Un altro momento topico della produzione di questo artista, siamo negli anni ’80, ormai l’artista è maturo negli anni, è la realizzazione di tele che trovano un potente pretesto narrativo nell’illustrazione delle cave di marmo di Carrara, viste dal vivo, colte nella materia, ancora una volta nei volumi e nelle luci, a desiderare di raccontare un rapporto con la forma pura, in simbiosi con la natura. Qui, Dacquati arriva a lavorare per sottrazione, arrivando a proporre un essenza pittorica che sia la summa del suo saper fare, segni che descrivono la forma, forma che si svela nell’essenza di una tavolozza basilare e sobria.

In una carriera artistica costellata da riconoscimenti prestigiosi ( Premio Leonardo Da Vinci e Premio Emilio Gola), partecipazioni illustri (la biennale di Milano nel 1950 e nel 1958, Accademia dei 500, nel 1970), impegni autorevoli (è stato a sua volta critico d’arte, maestro insegnante di pittura alla scuola Augusto Colombo di Milano) e numerose esposizioni personali, questo artista, è riuscito a costruire intorno a sé un pubblico di estimatori e collezionisti che hanno sempre amato le declinazioni del suo fare. L’uomo, va detto, è figlio del suo tempo. Qualsiasi artista subisce l’influenza della storia a lui contemporanea, e Dacquati ha visto coi suoi occhi la Prima Guerra Mondiale, ha partecipato alla Seconda, è riuscito addirittura a organizzare una mostra, “Artisti Sotto Le Armi”, in Sicilia. Le opere poi verranno distrutte dai bombardamenti. È stato Partigiano, ha partecipato quindi ai moti di ribellione all’orrore della dittatura.

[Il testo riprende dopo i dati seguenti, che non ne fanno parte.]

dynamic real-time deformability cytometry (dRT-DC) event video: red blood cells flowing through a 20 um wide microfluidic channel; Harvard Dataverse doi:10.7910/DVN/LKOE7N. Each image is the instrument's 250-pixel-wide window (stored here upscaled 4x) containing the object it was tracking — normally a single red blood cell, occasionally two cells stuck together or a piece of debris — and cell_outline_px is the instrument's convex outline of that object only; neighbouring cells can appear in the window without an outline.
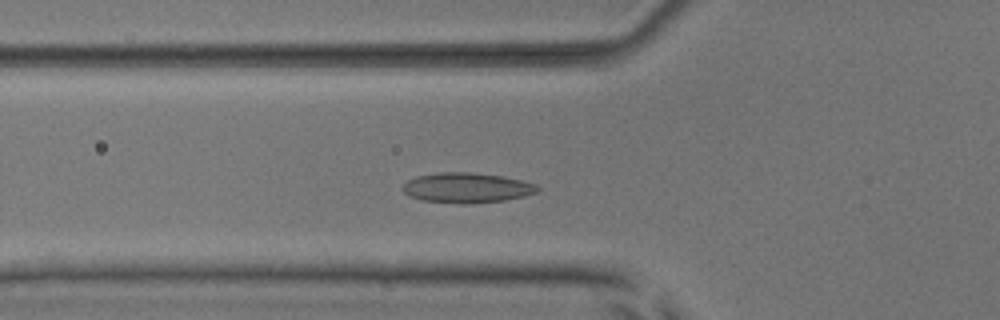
{"species": "common noctule bat (a hibernating species)", "species_latin": "Nyctalus noctula", "temperature_condition": "room temperature", "stored_images_in_passage": 44, "camera_frame_rate_fps": 3000, "um_per_image_px": 0.085, "animal": {"sex": "male", "body_mass_g": 17.9, "forearm_length_mm": 54.2}, "frame": {"image": 1, "passage_image": 10, "time_ms": 3.0, "image_size_px": [1000, 320], "cell_outline_px": [[540, 192], [524, 196], [504, 200], [468, 204], [460, 204], [420, 200], [408, 196], [400, 188], [408, 180], [416, 176], [440, 172], [472, 172], [500, 176], [520, 180], [536, 184], [540, 188]], "centroid_in_image_um": [39.65, 15.97], "position_along_channel_um": 86.1, "area_um2": 23.81}}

Forse è qui, nell’intimo profondo della sua psiche, che troviamo quel fattor comune a tutto il suo percorso, alla sua opera, un dolce e riflessivo silenzio ristoratore, quella dolcezza pacata che ha il fascino di una serenità silenziosa, momenti di intimo raccoglimento. Così sono le sue opere, un voler osservare la bellezza, per lasciare tutto il resto lontano e offrirla nella sua essenzialità.